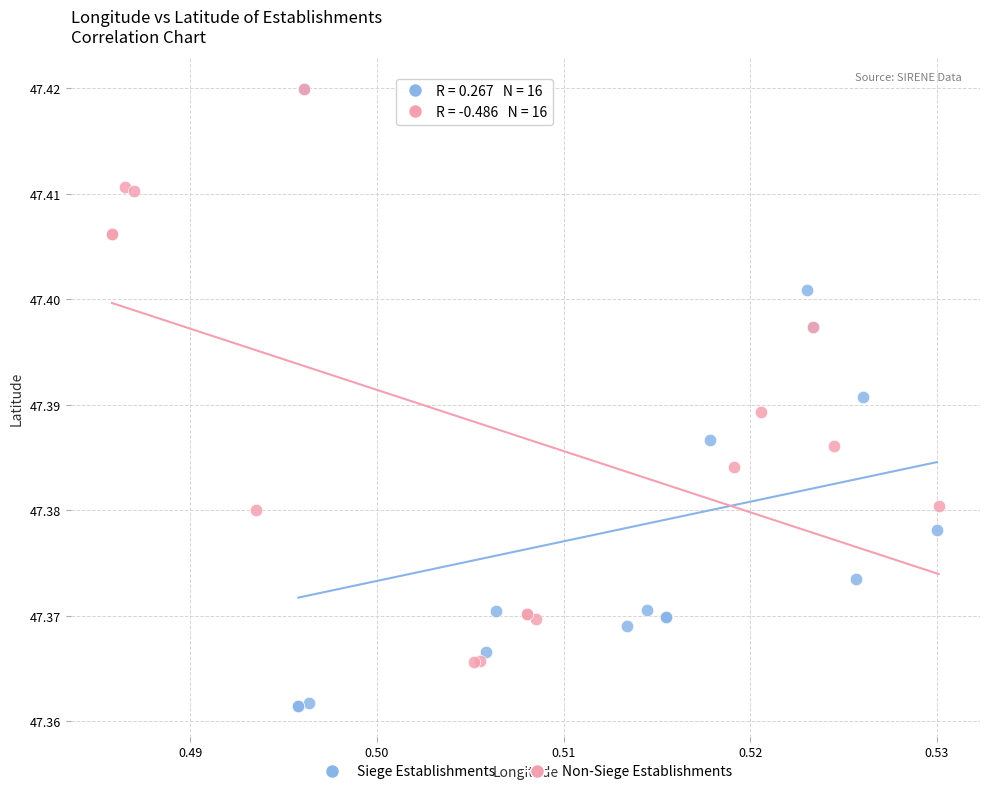

Which series reaches the minimum Y coordinate?

Siege Establishments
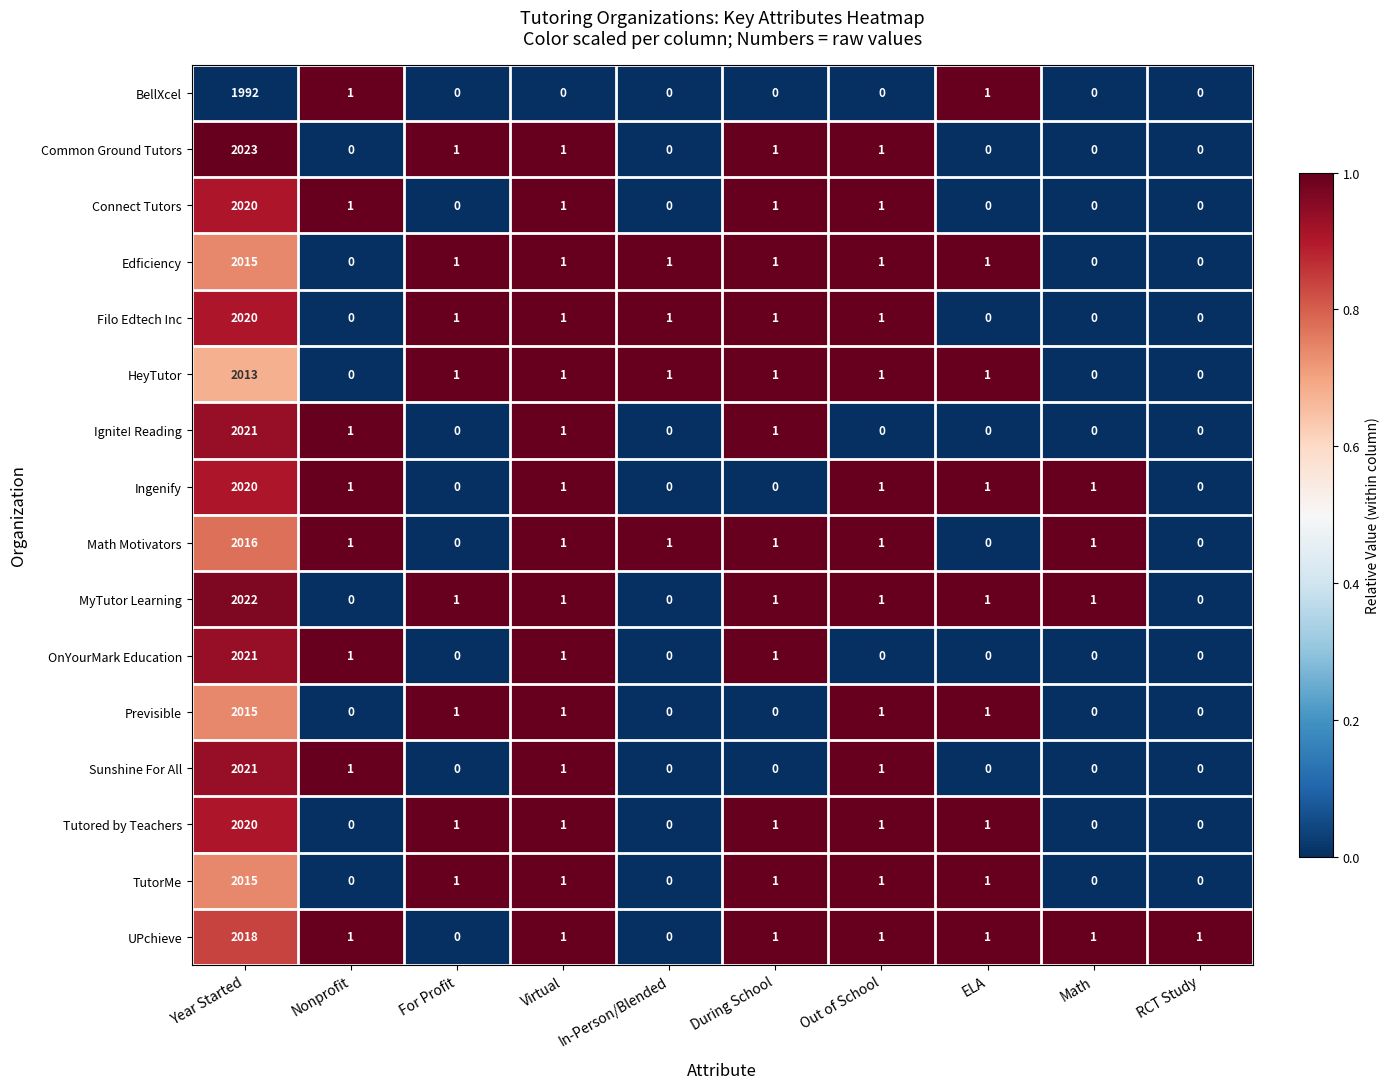

What is the difference between the maximum and minimum values in the Filo Edtech Inc series?

2020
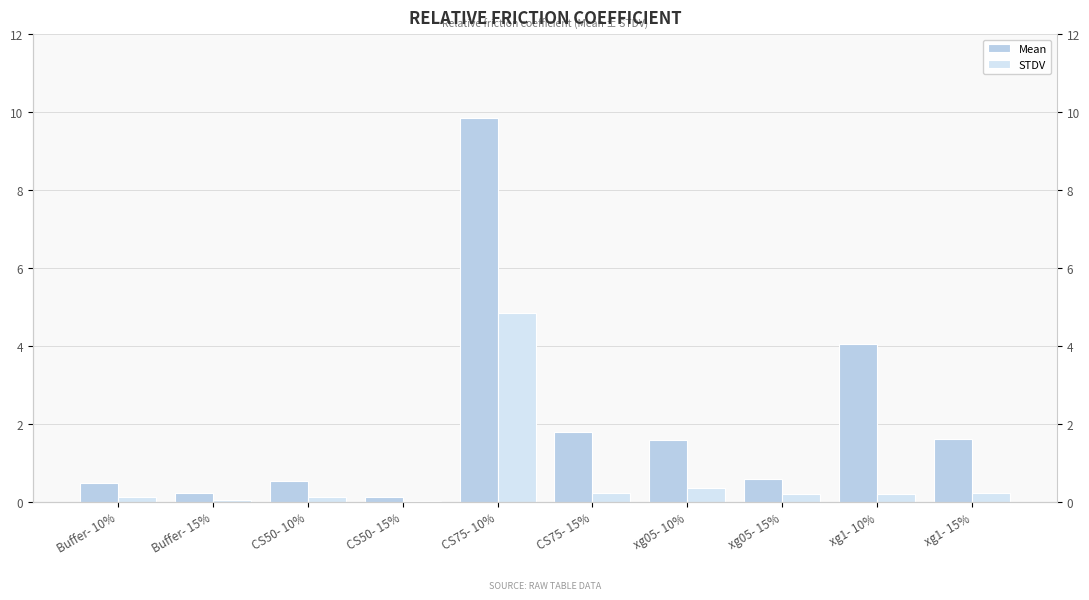

At which label does Mean first exceed 1?

CS75- 10%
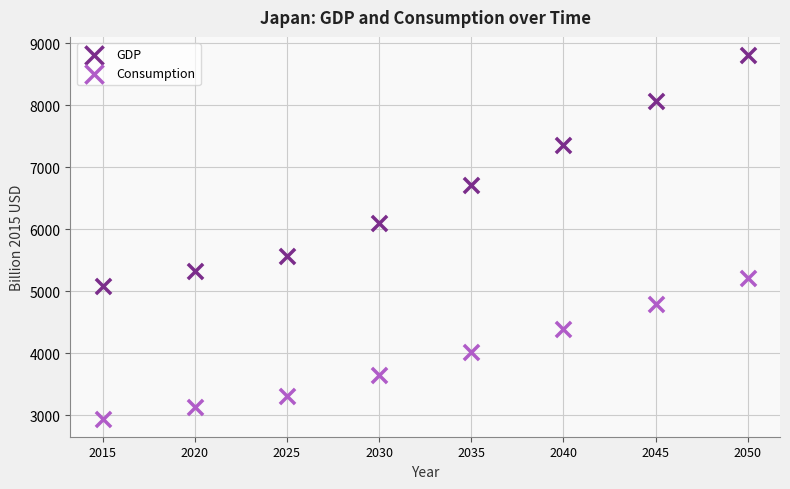

Which series reaches the maximum Y coordinate?

GDP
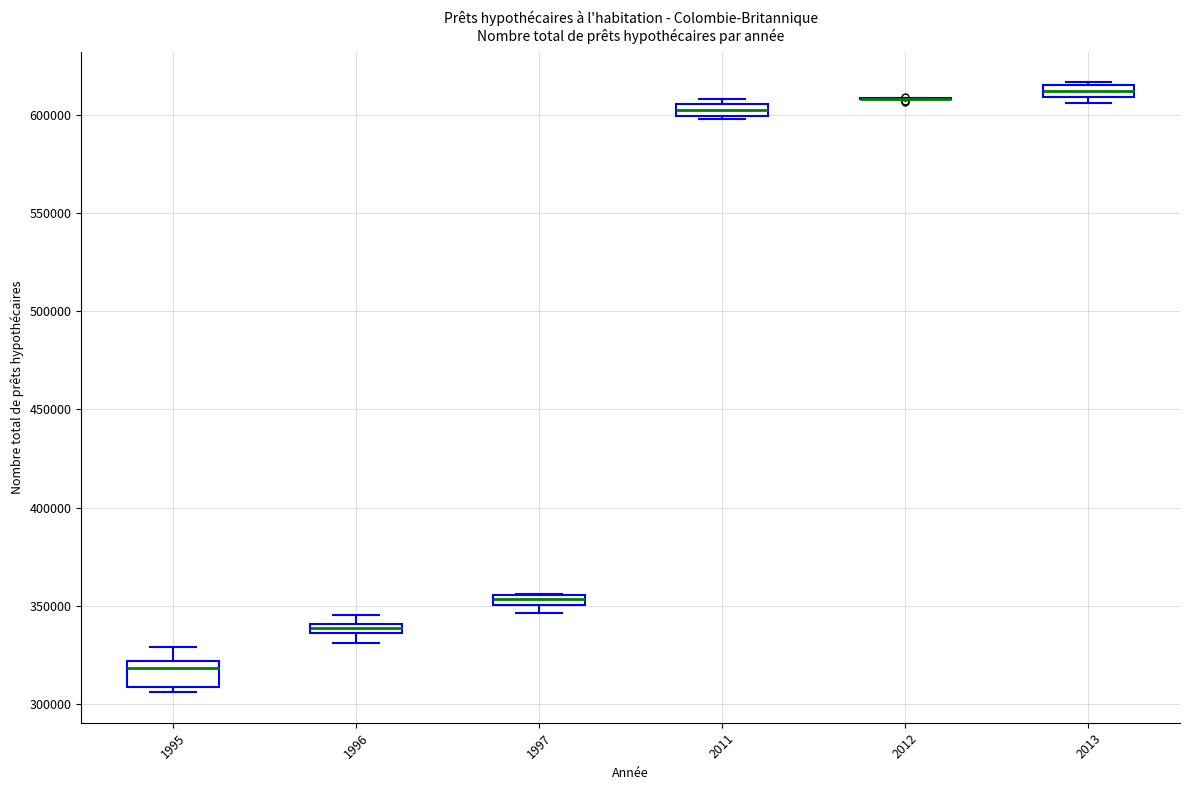

Comparing the boxes themselves (not the whiskers), which one is the tallest?

1995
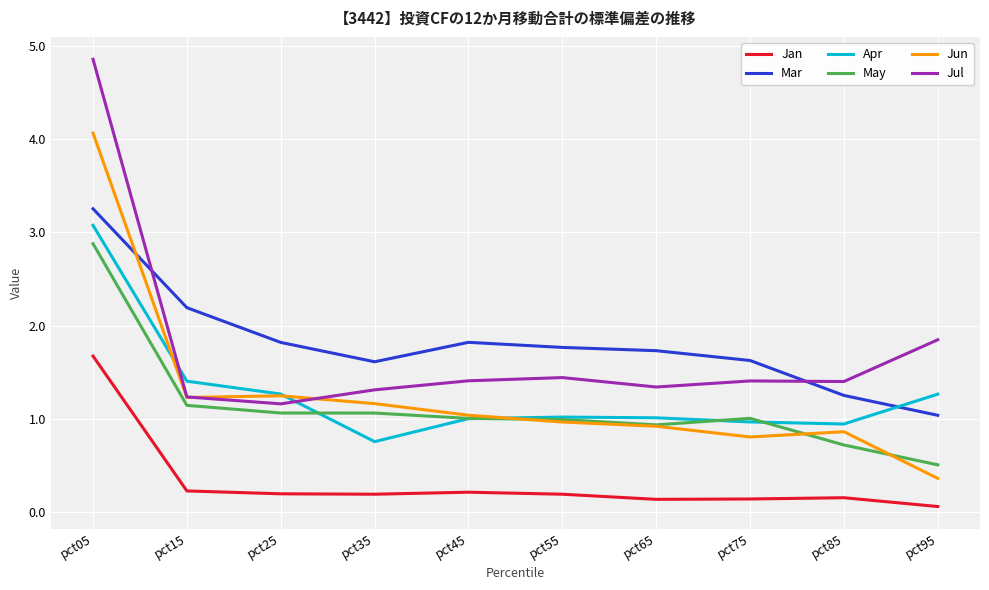

In Mar, how many points are higher than both neighbors (excluding endpoints)?

1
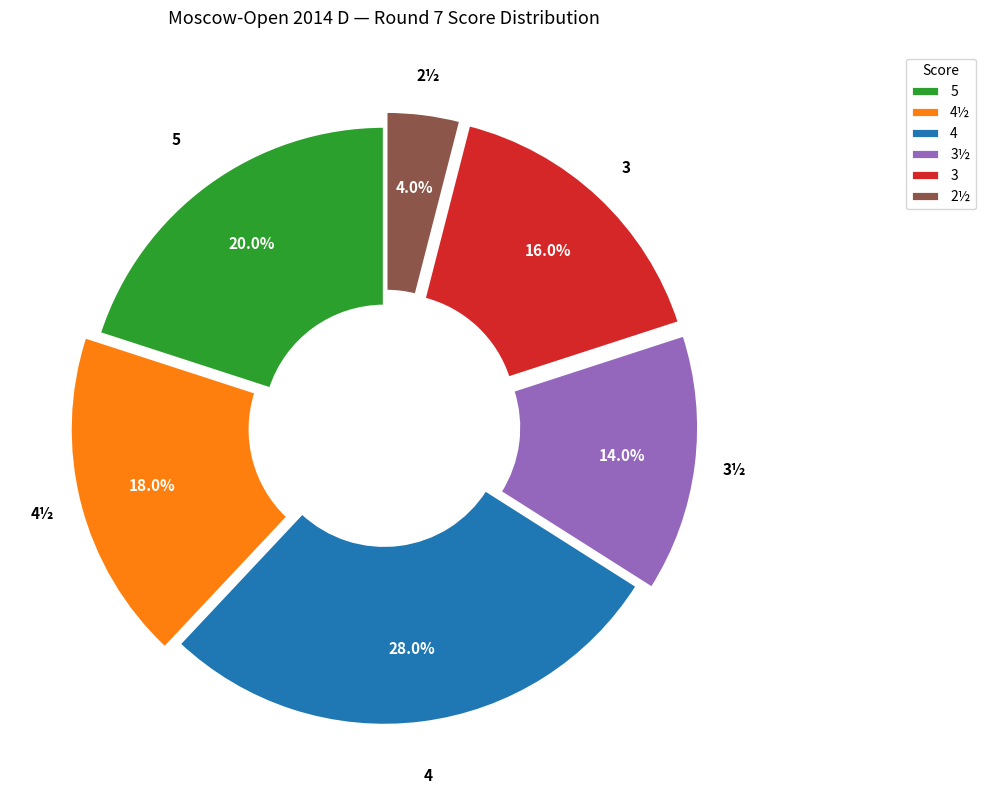

Is 3½ the majority of the pie?

No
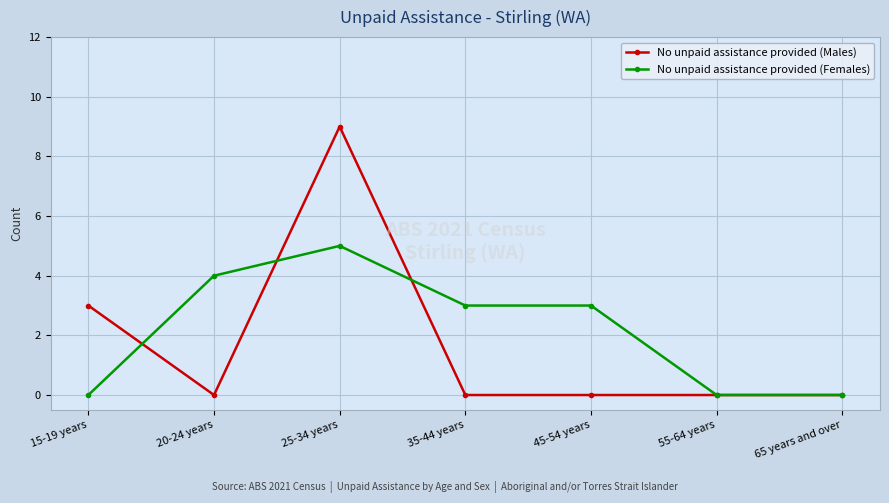

What position from the left is 45-54 years?

5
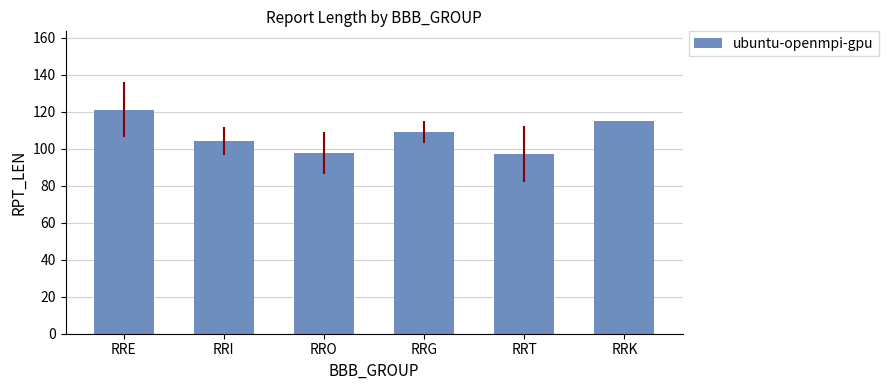

What is the maximum value shown in the chart?

121.0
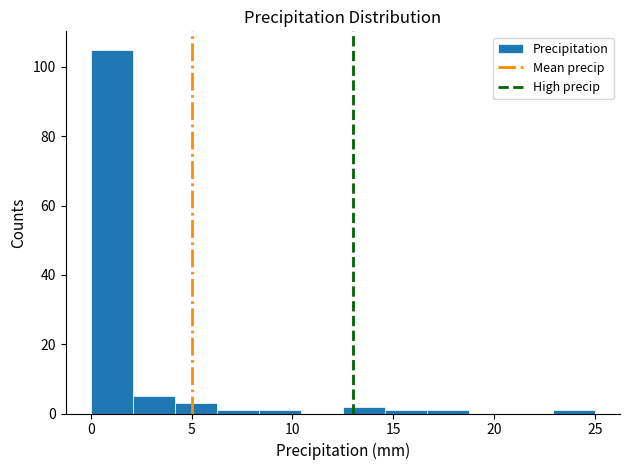

What is the height of the bar covering 12.5 to 14.5 on the x-axis? Neither the bar edges nor the heights are printed on the chart, so give them approximately, as read against the axes.

2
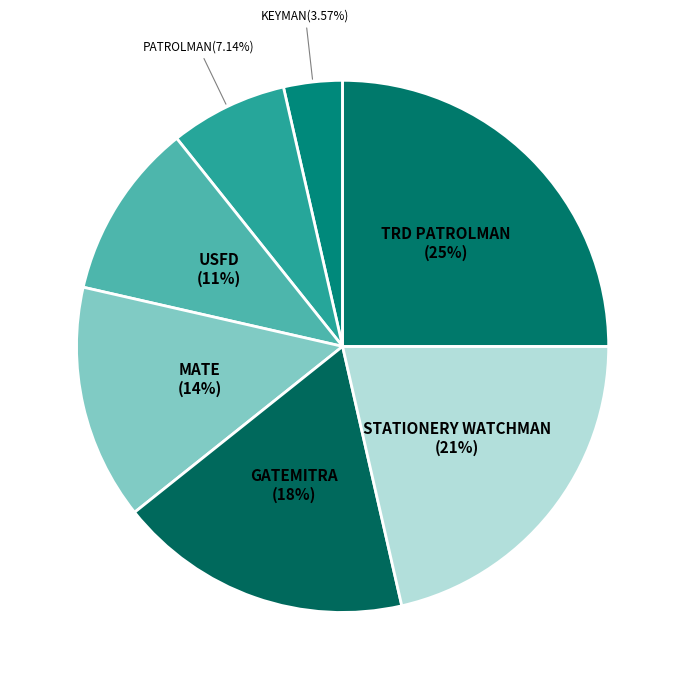

To the nearest percent, what is the difference between the KEYMAN and MATE slice percentages?

11%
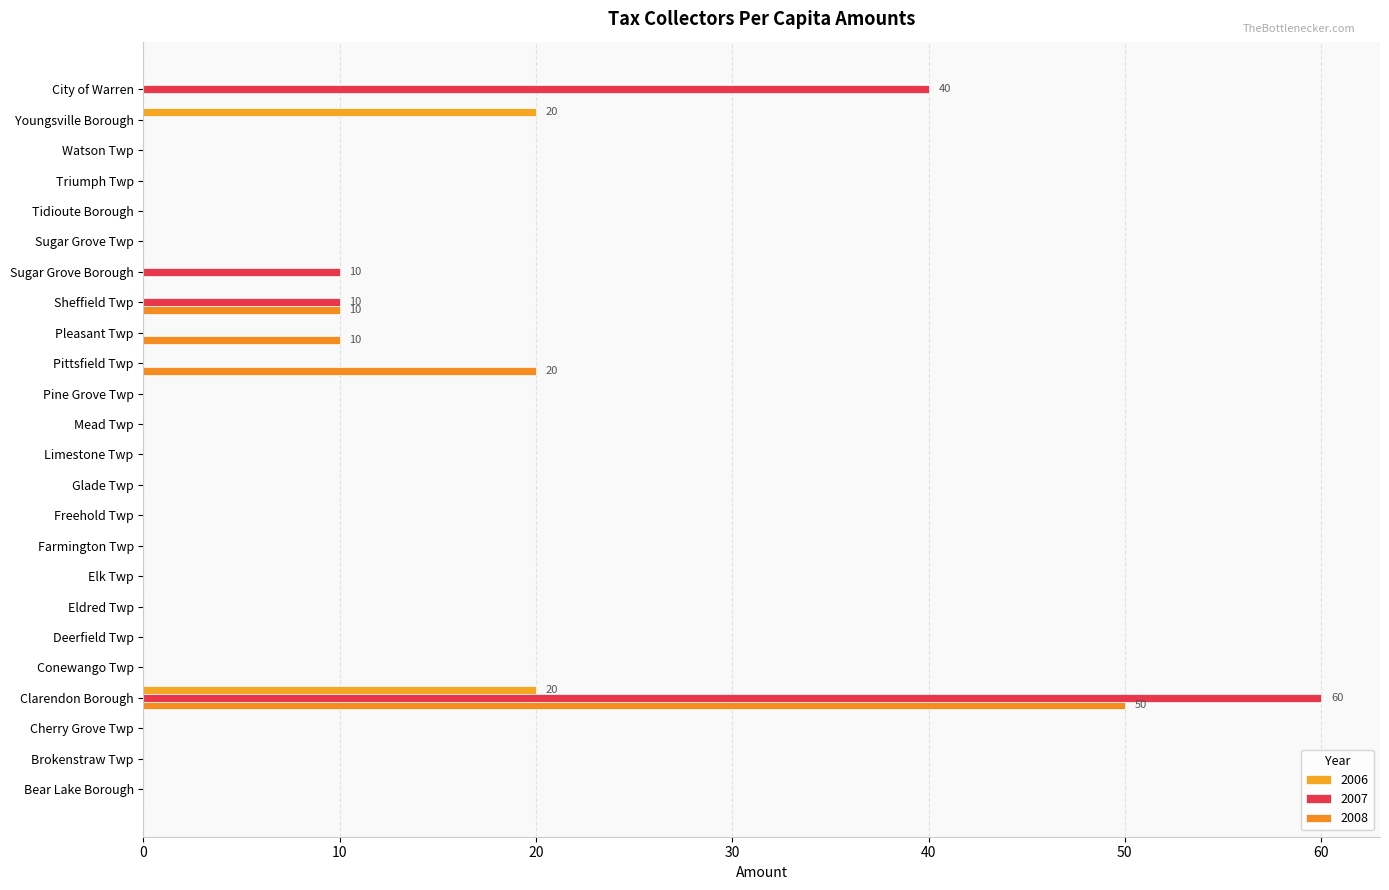

What is the label of the 17th bar from the left?

Sheffield Twp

### ACTION ITEM
Find every line in the items above that contains the word "reaches" and copy each one.

### EXERCISE RESPONSE
Which series reaches the minimum Y coordinate?
Which series reaches the maximum Y coordinate?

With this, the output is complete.